-- Start of Page text --

So tldr, how Windows does this, it when you get a file from a third party source(Internet, USB Drive, etc), it adds a new datastream in the form of a textfile. And the textfile contains info about the source. Namely, a number for location it came from(3? for web), and then some more info.


Thanks for the details! Judging by your username, I assume you know this area well :)

Most surprising to me on Mac was that the "flag" (I'm not sure that's the right term here either) was preserved on files extracted from a tarball downloaded from the internet. Although I think this also required extracting it via Finder (GUI) and did not apply when using the tar command - I can't remember exactly.


I'm really not a fan of the "download the prebuilt binary from github releases" workflow that's been proliferating along with the popularity of Rust. It seems like a step backward in terms of secure package management, and it's surprising to me that Rust doesn't offer a more out-of-box experience for this, instead encouraging users to build from source. I understand the arguments for this, and I even find some of them convincing - namely, that the inverse problem of opaque intermediate binaries and object files would be much worse as it would cause a cascade of brittle builds and barely any packages would work.

But the fact remains that end users want to download a binary, and the common approach to this is to simply publish them to GitHub actions. Surely Cargo could offer a better option than this, while retaining the ability to build all packages from source (maybe you can only publish binaries to Cargo _in addition_ to the source files... or maybe Cargo.toml could include a link to GitHub releases, and Cargo could include a command for downloading directly from there.)

In the meantime, I've been considering publishing Rust binaries to npm (in addition to GitHub releases). I got the idea from esbuild, which is written in Go but distributed via npm. What do people think of this approach? Here's a recent blog post [0] describing the setup.

[0] https://blog.orhun.dev/packaging-rust-for-npm/


I've noticed people publishing binaries to PyPI too - you can run "pip install ziglang" to get Zig, for example.

I wrote a bit about that pattern here: https://simonwillison.net/2022/May/23/bundling-binary-tools-...


we actually agree and are working on this! github releases are just an easy initial target, and makes our tool a drop-in replacement for the kinds of things people are already doing. longer-term we'd like to see something more robust, and cargo-dist is the first cog in that machine.

-- End of Page text --

*Written request A*:
According to the forum thread, which tool written in Go is distributed via npm?
*Written request B*:
Select every line of the entries that contains the string "kern".
The forum thread above has no connection to the entries that follow it.

-- Start of Stored data --

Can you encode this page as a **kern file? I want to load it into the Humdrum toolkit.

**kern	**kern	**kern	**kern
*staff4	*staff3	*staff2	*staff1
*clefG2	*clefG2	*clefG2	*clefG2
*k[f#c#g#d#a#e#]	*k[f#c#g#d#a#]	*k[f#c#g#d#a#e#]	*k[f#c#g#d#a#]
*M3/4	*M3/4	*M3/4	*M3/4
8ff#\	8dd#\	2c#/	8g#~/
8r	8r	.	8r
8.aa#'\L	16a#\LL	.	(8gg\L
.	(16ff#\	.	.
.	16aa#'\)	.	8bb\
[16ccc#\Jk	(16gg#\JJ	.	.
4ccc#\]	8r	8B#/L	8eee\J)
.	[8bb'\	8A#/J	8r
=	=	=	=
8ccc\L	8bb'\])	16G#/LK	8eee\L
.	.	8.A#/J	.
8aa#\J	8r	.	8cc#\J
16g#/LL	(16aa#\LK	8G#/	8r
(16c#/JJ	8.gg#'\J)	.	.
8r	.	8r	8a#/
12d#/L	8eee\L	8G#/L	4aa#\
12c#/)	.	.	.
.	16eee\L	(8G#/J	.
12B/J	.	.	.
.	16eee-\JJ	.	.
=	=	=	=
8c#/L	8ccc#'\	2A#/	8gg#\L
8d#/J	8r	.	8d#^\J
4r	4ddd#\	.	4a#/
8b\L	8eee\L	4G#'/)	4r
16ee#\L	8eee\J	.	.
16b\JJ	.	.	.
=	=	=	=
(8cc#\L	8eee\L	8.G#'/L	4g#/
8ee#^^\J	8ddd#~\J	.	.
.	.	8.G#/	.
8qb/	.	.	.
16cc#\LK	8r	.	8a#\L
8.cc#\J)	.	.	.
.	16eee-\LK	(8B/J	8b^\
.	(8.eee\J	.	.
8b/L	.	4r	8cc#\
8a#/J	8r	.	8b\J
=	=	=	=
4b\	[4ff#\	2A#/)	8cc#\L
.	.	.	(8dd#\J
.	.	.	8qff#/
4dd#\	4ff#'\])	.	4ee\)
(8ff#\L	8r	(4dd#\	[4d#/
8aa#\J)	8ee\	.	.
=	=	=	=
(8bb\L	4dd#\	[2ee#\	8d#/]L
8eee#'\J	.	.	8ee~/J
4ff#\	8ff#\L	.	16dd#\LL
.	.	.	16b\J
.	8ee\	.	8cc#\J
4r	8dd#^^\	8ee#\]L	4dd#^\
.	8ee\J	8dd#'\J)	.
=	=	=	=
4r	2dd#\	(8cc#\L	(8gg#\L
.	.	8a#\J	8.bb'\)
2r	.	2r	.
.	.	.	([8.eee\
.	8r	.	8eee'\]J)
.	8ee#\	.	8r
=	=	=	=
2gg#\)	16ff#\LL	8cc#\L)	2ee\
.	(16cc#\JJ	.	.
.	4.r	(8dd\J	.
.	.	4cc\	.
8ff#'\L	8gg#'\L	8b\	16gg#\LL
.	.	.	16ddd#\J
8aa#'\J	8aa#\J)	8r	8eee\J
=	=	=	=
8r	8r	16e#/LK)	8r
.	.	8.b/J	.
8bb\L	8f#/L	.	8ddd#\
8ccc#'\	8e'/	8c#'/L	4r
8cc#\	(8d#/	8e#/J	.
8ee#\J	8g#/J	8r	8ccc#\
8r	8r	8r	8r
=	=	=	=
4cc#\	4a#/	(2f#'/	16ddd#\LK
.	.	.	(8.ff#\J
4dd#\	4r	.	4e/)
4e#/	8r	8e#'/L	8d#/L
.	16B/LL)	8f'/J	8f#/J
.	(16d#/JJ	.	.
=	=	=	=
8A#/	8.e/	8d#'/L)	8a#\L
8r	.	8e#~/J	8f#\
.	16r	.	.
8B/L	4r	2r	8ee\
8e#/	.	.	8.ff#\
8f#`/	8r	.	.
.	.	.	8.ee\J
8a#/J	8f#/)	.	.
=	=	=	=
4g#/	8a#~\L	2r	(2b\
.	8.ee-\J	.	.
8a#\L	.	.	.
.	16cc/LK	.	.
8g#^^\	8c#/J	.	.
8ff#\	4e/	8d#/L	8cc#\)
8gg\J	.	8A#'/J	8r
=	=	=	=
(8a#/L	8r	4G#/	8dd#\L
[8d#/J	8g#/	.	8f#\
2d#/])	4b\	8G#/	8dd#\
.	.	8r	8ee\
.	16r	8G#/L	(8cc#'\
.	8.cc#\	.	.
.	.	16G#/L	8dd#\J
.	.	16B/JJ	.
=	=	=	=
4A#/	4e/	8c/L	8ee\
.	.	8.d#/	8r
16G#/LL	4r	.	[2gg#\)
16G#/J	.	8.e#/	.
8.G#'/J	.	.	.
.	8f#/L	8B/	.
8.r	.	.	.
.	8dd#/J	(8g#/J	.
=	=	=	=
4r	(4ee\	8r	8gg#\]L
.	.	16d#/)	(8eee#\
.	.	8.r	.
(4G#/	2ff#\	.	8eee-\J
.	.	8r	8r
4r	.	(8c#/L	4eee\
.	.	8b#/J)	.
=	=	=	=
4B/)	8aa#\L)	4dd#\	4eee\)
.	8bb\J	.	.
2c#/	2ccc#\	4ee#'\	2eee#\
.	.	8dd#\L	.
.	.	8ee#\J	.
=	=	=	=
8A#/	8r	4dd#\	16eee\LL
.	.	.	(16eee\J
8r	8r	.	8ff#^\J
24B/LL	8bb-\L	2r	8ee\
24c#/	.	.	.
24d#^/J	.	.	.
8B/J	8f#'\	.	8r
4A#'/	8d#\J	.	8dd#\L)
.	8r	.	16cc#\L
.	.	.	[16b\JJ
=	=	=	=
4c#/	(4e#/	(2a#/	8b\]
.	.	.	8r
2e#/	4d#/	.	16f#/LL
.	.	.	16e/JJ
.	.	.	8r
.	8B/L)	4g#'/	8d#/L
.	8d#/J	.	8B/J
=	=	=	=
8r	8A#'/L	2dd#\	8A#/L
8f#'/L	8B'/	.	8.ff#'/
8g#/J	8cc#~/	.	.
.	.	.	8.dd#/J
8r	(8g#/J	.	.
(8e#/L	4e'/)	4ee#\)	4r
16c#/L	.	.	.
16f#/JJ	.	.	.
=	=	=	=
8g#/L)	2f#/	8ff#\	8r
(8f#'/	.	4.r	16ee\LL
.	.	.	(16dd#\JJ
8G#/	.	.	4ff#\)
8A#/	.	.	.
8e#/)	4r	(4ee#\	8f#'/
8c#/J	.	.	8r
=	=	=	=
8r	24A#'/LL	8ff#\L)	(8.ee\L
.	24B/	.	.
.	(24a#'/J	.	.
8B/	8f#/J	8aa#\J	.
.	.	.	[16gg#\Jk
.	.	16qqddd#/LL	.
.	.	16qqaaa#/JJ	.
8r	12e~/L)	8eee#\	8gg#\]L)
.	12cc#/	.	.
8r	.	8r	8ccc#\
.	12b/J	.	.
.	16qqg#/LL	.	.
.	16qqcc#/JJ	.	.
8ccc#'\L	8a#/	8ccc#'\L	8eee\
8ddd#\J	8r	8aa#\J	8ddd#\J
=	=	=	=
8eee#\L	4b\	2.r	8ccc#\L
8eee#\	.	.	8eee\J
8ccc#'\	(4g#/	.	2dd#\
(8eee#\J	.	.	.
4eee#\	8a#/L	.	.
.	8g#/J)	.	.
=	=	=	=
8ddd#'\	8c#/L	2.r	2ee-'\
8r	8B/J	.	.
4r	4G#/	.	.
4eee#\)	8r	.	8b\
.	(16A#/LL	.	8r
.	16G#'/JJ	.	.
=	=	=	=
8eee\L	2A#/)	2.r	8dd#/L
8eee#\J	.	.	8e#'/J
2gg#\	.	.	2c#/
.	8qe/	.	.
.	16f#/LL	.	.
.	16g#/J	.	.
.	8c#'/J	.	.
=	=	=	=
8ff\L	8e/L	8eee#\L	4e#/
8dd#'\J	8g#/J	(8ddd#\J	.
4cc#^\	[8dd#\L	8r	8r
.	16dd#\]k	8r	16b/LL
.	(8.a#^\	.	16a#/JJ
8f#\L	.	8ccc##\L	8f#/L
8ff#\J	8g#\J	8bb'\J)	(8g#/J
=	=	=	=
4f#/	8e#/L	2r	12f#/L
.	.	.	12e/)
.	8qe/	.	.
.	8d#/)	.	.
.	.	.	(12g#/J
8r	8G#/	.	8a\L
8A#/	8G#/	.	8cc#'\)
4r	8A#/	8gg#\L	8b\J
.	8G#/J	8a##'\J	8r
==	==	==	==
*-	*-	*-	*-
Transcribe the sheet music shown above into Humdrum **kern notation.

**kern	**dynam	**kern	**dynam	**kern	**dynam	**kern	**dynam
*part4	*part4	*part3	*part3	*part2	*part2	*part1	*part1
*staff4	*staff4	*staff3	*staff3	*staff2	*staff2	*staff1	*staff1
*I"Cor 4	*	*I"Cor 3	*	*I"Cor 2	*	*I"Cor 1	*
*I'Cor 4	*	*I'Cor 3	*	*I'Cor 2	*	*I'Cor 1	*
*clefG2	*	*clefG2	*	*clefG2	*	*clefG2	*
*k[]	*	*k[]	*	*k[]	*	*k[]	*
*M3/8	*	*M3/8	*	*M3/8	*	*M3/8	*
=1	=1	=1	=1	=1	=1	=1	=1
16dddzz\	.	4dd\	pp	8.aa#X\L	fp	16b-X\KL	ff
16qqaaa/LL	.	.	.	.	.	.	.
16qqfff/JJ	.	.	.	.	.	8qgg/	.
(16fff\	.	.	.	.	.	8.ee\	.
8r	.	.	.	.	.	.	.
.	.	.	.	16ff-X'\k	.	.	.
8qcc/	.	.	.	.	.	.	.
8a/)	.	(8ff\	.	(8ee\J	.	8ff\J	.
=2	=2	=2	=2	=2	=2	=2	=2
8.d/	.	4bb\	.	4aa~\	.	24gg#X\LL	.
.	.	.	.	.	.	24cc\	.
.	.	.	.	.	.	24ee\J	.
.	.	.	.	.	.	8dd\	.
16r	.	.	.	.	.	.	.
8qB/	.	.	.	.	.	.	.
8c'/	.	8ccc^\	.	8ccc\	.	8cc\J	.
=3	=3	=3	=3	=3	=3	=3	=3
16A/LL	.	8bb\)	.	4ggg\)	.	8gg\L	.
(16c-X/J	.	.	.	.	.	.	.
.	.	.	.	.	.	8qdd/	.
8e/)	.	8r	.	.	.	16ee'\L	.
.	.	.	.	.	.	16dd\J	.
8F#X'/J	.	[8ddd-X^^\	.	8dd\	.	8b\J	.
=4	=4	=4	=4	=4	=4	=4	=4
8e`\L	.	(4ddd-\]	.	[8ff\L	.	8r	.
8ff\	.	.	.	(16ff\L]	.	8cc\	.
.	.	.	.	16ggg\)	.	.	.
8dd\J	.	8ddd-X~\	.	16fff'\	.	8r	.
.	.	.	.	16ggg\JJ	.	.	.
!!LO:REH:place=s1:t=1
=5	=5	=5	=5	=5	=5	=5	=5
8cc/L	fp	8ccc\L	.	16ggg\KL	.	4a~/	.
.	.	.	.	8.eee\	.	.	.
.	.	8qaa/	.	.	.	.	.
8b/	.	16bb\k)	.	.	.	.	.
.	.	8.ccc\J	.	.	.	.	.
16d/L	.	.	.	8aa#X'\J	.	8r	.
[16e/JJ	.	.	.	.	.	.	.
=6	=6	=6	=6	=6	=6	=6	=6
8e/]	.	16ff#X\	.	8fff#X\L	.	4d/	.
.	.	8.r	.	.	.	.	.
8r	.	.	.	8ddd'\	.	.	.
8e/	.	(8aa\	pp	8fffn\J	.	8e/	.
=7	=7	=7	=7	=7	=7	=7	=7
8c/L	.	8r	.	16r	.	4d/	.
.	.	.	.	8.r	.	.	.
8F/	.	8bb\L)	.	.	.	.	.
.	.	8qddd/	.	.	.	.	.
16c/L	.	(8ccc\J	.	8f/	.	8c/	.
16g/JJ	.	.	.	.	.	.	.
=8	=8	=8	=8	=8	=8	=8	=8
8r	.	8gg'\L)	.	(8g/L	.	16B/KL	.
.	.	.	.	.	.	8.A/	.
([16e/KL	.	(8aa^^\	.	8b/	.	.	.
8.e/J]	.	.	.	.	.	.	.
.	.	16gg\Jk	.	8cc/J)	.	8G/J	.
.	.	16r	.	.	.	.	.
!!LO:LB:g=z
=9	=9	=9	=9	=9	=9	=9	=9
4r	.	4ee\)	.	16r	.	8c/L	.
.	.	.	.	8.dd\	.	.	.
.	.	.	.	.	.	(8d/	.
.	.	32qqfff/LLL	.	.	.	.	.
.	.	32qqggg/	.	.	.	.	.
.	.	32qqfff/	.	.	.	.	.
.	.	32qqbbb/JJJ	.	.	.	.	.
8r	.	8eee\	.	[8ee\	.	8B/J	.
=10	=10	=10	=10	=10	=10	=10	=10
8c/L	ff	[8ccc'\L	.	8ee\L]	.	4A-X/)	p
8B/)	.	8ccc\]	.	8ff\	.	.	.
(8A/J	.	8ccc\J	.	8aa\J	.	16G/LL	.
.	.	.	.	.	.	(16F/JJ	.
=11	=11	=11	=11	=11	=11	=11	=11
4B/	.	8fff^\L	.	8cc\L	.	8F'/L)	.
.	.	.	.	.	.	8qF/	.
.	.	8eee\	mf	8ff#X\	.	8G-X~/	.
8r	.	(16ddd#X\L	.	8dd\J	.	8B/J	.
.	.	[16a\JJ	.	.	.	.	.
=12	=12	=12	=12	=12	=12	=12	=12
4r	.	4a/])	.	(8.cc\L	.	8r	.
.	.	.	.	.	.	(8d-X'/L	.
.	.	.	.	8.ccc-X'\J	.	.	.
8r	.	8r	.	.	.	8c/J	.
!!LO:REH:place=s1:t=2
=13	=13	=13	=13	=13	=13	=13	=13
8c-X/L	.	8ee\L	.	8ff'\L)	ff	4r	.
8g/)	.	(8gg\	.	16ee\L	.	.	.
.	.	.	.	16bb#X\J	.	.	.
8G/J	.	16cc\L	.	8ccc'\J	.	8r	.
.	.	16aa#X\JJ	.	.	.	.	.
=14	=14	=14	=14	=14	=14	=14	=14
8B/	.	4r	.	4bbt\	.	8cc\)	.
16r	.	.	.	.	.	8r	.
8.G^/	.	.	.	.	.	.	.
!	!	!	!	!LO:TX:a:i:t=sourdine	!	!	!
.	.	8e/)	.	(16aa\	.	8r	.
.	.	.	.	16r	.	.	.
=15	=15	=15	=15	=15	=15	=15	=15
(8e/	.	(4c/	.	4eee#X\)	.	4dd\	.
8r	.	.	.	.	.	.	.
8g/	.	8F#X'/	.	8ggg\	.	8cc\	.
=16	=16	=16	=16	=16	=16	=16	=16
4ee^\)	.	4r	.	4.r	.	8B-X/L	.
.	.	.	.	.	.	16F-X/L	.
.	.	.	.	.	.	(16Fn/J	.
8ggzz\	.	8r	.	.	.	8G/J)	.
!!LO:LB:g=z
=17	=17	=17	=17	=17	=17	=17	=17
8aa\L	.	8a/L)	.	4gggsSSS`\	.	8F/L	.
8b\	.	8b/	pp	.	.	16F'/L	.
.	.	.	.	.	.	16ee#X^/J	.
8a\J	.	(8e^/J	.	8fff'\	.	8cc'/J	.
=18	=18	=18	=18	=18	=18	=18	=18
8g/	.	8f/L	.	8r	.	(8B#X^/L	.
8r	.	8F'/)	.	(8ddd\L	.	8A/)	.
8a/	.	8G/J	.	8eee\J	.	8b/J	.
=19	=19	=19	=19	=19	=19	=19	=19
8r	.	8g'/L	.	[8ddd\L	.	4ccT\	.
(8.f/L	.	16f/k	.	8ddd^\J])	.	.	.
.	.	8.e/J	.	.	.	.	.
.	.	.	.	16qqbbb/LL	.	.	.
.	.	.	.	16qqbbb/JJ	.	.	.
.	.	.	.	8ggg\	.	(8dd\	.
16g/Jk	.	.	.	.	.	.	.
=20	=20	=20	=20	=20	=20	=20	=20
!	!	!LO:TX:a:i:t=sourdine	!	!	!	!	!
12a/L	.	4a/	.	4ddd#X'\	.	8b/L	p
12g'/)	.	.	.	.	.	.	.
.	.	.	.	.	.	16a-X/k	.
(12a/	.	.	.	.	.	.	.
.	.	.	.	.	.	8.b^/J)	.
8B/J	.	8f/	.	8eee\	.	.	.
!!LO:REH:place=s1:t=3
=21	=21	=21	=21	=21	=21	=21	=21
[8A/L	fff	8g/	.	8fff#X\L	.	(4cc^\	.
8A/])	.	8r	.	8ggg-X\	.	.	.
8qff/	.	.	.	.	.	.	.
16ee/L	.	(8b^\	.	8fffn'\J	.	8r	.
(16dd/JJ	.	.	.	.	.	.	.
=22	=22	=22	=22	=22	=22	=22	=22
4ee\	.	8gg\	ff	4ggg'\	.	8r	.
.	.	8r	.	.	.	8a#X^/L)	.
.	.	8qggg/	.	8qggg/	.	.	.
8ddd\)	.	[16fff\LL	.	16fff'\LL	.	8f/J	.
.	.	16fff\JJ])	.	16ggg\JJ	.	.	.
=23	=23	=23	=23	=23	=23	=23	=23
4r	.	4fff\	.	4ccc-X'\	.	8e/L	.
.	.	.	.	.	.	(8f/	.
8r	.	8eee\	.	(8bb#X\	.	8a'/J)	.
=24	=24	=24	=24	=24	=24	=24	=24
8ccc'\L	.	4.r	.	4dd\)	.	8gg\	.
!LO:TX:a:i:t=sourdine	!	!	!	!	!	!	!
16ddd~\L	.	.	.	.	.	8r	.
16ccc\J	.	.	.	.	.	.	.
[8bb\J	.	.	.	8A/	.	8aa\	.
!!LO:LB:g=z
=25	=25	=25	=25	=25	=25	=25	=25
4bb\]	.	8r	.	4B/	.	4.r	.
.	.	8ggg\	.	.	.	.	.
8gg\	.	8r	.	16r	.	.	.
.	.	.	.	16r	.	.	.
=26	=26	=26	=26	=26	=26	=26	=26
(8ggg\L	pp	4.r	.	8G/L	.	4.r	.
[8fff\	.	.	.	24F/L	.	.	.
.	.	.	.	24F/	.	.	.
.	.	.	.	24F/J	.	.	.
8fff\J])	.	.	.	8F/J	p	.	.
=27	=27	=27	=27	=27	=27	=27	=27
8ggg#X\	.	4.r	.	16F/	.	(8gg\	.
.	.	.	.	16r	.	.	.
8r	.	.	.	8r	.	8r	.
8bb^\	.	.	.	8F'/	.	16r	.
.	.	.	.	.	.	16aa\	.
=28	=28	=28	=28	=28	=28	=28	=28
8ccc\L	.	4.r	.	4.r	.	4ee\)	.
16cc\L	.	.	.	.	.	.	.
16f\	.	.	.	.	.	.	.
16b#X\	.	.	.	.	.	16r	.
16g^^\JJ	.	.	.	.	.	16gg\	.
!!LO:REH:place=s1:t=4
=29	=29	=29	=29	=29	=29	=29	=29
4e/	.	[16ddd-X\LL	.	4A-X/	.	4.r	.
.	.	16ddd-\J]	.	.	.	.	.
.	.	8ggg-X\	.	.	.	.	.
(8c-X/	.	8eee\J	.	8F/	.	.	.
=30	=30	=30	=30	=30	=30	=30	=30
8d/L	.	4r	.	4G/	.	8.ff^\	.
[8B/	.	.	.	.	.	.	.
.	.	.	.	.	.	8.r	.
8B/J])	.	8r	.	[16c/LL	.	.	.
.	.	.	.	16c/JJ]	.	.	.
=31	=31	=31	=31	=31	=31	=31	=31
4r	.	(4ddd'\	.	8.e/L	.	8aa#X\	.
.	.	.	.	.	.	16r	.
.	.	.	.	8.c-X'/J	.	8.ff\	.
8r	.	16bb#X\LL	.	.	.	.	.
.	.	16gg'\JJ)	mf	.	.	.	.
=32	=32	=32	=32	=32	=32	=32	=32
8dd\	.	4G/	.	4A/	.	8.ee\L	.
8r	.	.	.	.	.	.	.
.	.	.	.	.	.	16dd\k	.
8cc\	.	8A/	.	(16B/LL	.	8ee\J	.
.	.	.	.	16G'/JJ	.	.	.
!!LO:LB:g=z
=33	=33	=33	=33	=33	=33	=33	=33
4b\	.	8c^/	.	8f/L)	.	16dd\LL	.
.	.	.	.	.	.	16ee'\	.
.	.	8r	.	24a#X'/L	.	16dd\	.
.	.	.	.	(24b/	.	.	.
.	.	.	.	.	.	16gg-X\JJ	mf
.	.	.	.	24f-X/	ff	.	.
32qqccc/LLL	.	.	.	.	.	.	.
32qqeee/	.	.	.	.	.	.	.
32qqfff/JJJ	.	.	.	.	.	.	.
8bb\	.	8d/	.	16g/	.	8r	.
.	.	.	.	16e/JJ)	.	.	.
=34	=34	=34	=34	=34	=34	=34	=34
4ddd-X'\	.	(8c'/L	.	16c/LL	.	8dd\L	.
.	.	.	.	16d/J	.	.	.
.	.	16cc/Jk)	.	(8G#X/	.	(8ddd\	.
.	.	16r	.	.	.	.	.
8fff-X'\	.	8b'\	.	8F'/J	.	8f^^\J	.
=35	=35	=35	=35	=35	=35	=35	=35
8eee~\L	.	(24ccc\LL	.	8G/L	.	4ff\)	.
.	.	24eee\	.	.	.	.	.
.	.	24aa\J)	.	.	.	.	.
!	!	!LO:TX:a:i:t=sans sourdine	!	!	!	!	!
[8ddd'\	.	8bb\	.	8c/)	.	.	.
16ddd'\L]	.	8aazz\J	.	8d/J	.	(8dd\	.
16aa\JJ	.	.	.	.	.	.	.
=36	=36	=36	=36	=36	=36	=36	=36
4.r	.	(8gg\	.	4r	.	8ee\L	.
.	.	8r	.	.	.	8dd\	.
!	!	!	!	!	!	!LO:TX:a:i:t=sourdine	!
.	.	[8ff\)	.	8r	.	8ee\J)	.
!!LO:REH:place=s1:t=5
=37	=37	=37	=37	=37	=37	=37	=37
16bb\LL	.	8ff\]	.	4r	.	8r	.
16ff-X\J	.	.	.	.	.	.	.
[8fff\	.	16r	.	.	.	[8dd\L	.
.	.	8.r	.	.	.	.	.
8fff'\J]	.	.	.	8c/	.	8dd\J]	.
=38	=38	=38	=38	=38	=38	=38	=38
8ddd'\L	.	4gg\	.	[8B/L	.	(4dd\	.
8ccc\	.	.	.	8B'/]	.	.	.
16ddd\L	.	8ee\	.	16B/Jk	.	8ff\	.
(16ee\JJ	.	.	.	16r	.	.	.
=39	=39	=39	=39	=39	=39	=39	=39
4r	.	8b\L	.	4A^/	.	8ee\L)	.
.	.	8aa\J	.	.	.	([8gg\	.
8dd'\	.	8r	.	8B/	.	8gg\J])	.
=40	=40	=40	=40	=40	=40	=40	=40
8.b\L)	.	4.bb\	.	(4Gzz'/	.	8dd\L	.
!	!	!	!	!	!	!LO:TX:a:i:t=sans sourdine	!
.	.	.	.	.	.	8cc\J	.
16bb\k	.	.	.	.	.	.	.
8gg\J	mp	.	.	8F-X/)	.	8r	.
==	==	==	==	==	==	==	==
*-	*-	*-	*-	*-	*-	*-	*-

-- End of Stored data --

*Exercise response A*:
esbuild

*Exercise response B*:
Can you encode this page as a **kern file? I want to load it into the Humdrum toolkit.
**kern	**kern	**kern	**kern
Transcribe the sheet music shown above into Humdrum **kern notation.
**kern	**dynam	**kern	**dynam	**kern	**dynam	**kern	**dynam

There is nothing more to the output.